* [Do this]: Put the stretch of items from the line containing "pose: elev=115.2 azim=21.0" through the final line, both included, into a Markdown table with the columns Row and Line. Number each row and leave out blank lines.

* [Record excerpts]:
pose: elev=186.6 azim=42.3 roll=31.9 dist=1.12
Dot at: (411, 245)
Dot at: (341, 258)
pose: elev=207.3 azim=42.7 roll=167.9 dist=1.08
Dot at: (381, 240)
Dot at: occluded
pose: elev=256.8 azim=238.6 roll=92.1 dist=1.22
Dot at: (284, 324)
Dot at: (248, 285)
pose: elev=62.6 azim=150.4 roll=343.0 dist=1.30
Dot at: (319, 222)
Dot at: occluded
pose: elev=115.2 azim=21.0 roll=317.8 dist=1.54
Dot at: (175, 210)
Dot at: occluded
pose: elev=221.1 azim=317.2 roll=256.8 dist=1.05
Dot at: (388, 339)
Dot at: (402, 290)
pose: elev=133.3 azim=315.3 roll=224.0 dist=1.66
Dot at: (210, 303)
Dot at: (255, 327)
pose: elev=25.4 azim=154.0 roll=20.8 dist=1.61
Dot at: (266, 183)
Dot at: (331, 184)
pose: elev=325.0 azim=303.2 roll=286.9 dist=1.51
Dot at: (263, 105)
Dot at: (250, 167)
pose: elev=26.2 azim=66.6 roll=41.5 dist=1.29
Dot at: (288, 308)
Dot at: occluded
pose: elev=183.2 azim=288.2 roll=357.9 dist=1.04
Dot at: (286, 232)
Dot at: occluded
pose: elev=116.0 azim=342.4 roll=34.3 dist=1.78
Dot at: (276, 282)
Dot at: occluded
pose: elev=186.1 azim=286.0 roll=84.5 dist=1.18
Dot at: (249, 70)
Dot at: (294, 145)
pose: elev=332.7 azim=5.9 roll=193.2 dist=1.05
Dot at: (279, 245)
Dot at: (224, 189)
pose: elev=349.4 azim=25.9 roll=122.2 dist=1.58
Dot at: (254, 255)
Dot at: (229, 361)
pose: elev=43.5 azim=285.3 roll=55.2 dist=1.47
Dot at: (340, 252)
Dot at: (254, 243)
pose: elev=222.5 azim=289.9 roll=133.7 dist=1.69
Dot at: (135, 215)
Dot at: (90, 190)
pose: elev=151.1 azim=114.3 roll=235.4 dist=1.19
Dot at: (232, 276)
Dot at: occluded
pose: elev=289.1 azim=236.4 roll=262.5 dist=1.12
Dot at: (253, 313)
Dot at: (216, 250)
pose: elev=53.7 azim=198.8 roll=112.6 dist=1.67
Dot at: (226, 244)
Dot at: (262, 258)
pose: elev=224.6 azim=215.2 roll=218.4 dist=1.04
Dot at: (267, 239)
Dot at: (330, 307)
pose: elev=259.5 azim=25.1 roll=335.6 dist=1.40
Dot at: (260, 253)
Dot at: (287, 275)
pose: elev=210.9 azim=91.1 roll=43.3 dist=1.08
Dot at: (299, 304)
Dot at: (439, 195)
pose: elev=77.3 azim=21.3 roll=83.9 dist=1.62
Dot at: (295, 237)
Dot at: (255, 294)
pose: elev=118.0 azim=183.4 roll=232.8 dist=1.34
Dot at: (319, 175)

* [Exercise result]:
| Row | Line |
|---|---|
| 1 | pose: elev=115.2 azim=21.0 roll=317.8 dist=1.54 |
| 2 | Dot at: (175, 210) |
| 3 | Dot at: occluded |
| 4 | pose: elev=221.1 azim=317.2 roll=256.8 dist=1.05 |
| 5 | Dot at: (388, 339) |
| 6 | Dot at: (402, 290) |
| 7 | pose: elev=133.3 azim=315.3 roll=224.0 dist=1.66 |
| 8 | Dot at: (210, 303) |
| 9 | Dot at: (255, 327) |
| 10 | pose: elev=25.4 azim=154.0 roll=20.8 dist=1.61 |
| 11 | Dot at: (266, 183) |
| 12 | Dot at: (331, 184) |
| 13 | pose: elev=325.0 azim=303.2 roll=286.9 dist=1.51 |
| 14 | Dot at: (263, 105) |
| 15 | Dot at: (250, 167) |
| 16 | pose: elev=26.2 azim=66.6 roll=41.5 dist=1.29 |
| 17 | Dot at: (288, 308) |
| 18 | Dot at: occluded |
| 19 | pose: elev=183.2 azim=288.2 roll=357.9 dist=1.04 |
| 20 | Dot at: (286, 232) |
| 21 | Dot at: occluded |
| 22 | pose: elev=116.0 azim=342.4 roll=34.3 dist=1.78 |
| 23 | Dot at: (276, 282) |
| 24 | Dot at: occluded |
| 25 | pose: elev=186.1 azim=286.0 roll=84.5 dist=1.18 |
| 26 | Dot at: (249, 70) |
| 27 | Dot at: (294, 145) |
| 28 | pose: elev=332.7 azim=5.9 roll=193.2 dist=1.05 |
| 29 | Dot at: (279, 245) |
| 30 | Dot at: (224, 189) |
| 31 | pose: elev=349.4 azim=25.9 roll=122.2 dist=1.58 |
| 32 | Dot at: (254, 255) |
| 33 | Dot at: (229, 361) |
| 34 | pose: elev=43.5 azim=285.3 roll=55.2 dist=1.47 |
| 35 | Dot at: (340, 252) |
| 36 | Dot at: (254, 243) |
| 37 | pose: elev=222.5 azim=289.9 roll=133.7 dist=1.69 |
| 38 | Dot at: (135, 215) |
| 39 | Dot at: (90, 190) |
| 40 | pose: elev=151.1 azim=114.3 roll=235.4 dist=1.19 |
| 41 | Dot at: (232, 276) |
| 42 | Dot at: occluded |
| 43 | pose: elev=289.1 azim=236.4 roll=262.5 dist=1.12 |
| 44 | Dot at: (253, 313) |
| 45 | Dot at: (216, 250) |
| 46 | pose: elev=53.7 azim=198.8 roll=112.6 dist=1.67 |
| 47 | Dot at: (226, 244) |
| 48 | Dot at: (262, 258) |
| 49 | pose: elev=224.6 azim=215.2 roll=218.4 dist=1.04 |
| 50 | Dot at: (267, 239) |
| 51 | Dot at: (330, 307) |
| 52 | pose: elev=259.5 azim=25.1 roll=335.6 dist=1.40 |
| 53 | Dot at: (260, 253) |
| 54 | Dot at: (287, 275) |
| 55 | pose: elev=210.9 azim=91.1 roll=43.3 dist=1.08 |
| 56 | Dot at: (299, 304) |
| 57 | Dot at: (439, 195) |
| 58 | pose: elev=77.3 azim=21.3 roll=83.9 dist=1.62 |
| 59 | Dot at: (295, 237) |
| 60 | Dot at: (255, 294) |
| 61 | pose: elev=118.0 azim=183.4 roll=232.8 dist=1.34 |
| 62 | Dot at: (319, 175) |